Kraml initially was charged, along with three former hospital IT department employees, in June for various violations of Idaho's wiretap statute, according to Wasden. While charges were dismissed for two of the three employees--Chris Behunin and Tyler Lassen--an arrest warrant was issued for the third--former information services director Jack York--who failed to appear in court. Wasden's office determined that Behhunin and Lassen, who cooperated fully with the investigation, had acted "solely as directed by their supervisors."
Kraml, who "intercepted and recorded" phone calls between former hospital physician Robert Rossin and his staff from June 2009 to August 2010, was sentenced to 30 days in jail suspended, one year of probation, 100 hours of community service and a $1,000 fine after agreeing to a plea deal.
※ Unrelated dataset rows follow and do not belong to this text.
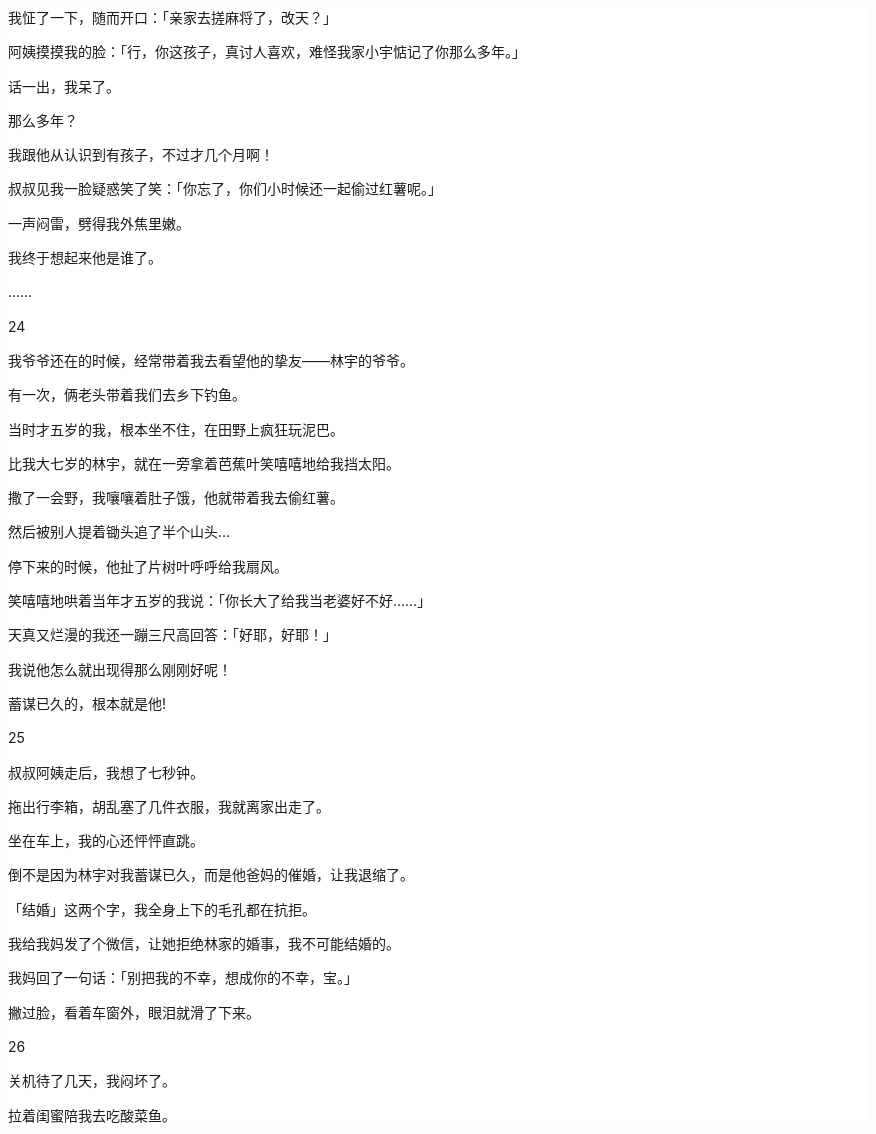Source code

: 我怔了一下，随而开口：「亲家去搓麻将了，改天？」

阿姨摸摸我的脸：「行，你这孩子，真讨人喜欢，难怪我家小宇惦记了你那么多年。」

话一出，我呆了。

那么多年？

我跟他从认识到有孩子，不过才几个月啊！

叔叔见我一脸疑惑笑了笑：「你忘了，你们小时候还一起偷过红薯呢。」

一声闷雷，劈得我外焦里嫩。

我终于想起来他是谁了。

……

24

我爷爷还在的时候，经常带着我去看望他的挚友——林宇的爷爷。

有一次，俩老头带着我们去乡下钓鱼。

当时才五岁的我，根本坐不住，在田野上疯狂玩泥巴。

比我大七岁的林宇，就在一旁拿着芭蕉叶笑嘻嘻地给我挡太阳。

撒了一会野，我嚷嚷着肚子饿，他就带着我去偷红薯。

然后被别人提着锄头追了半个山头…

停下来的时候，他扯了片树叶呼呼给我扇风。

笑嘻嘻地哄着当年才五岁的我说：「你长大了给我当老婆好不好……」

天真又烂漫的我还一蹦三尺高回答：「好耶，好耶！」

我说他怎么就出现得那么刚刚好呢！

蓄谋已久的，根本就是他!

25

叔叔阿姨走后，我想了七秒钟。

拖出行李箱，胡乱塞了几件衣服，我就离家出走了。

坐在车上，我的心还怦怦直跳。

倒不是因为林宇对我蓄谋已久，而是他爸妈的催婚，让我退缩了。

「结婚」这两个字，我全身上下的毛孔都在抗拒。

我给我妈发了个微信，让她拒绝林家的婚事，我不可能结婚的。

我妈回了一句话：「别把我的不幸，想成你的不幸，宝。」

撇过脸，看着车窗外，眼泪就滑了下来。

26

关机待了几天，我闷坏了。

拉着闺蜜陪我去吃酸菜鱼。
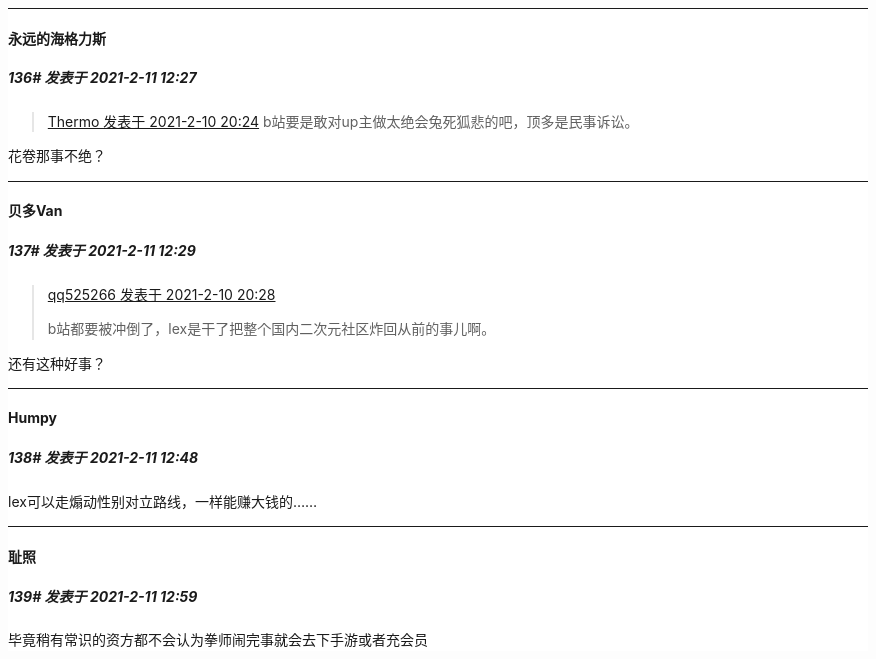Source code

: 


*****

####  永远的海格力斯  
##### 136#       发表于 2021-2-11 12:27



<blockquote><a href="httphttps://bbs.saraba1st.com/2b/forum.php?mod=redirect&amp;goto=findpost&amp;pid=50298710&amp;ptid=1987310" target="_blank">Thermo 发表于 2021-2-10 20:24</a>
b站要是敢对up主做太绝会兔死狐悲的吧，顶多是民事诉讼。</blockquote>
花卷那事不绝？







*****

####  贝多Van  
##### 137#       发表于 2021-2-11 12:29



<blockquote><a href="httphttps://bbs.saraba1st.com/2b/forum.php?mod=redirect&amp;goto=findpost&amp;pid=50298761&amp;ptid=1987310" target="_blank">qq525266 发表于 2021-2-10 20:28</a>

b站都要被冲倒了，lex是干了把整个国内二次元社区炸回从前的事儿啊。</blockquote>
还有这种好事？







*****

####  Humpy  
##### 138#       发表于 2021-2-11 12:48




lex可以走煽动性别对立路线，一样能赚大钱的……







*****

####  耻照  
##### 139#       发表于 2021-2-11 12:59




毕竟稍有常识的资方都不会认为拳师闹完事就会去下手游或者充会员



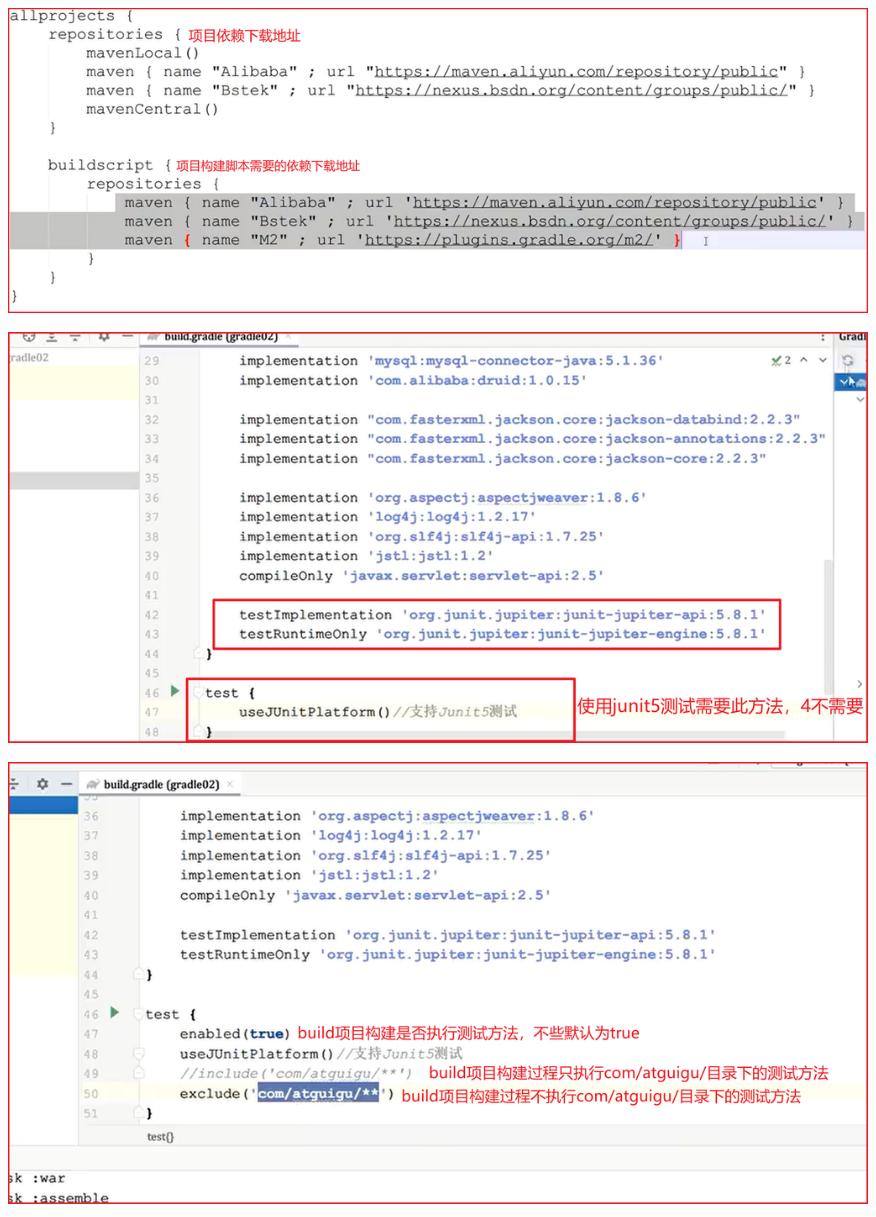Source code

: ![image-20220919012325858](../images/image-20220919012325858.png)

![image-20220919012932406](../images/image-20220919012932406.png)

![image-20220919013314381](../images/image-20220919013314381.png)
Despite the circumstances, the courtroom was "packed" with employees from the hospital in support of Kraml, the Idaho State Journal reported. Hospital board member Alice Cannon even served as one of three character witnesses for Kraml, saying that the board was "absolutely united in support" of the CEO.
"I know Mr. Kraml values, most of all, the well-being of patients," Cannon said.
Tom Call, the incoming chief of Bingham's medical staff who has worked at the hospital for 11 years--all under Kraml--added that the embattled CEO had the full backing of the hospital staff.
Last September, Kraml told independent investigators that he had no prior knowledge of the recorded phone calls, while York admitted to installing the recording system, but said he couldn't remember who ordered the job, the Teton Valley News reported.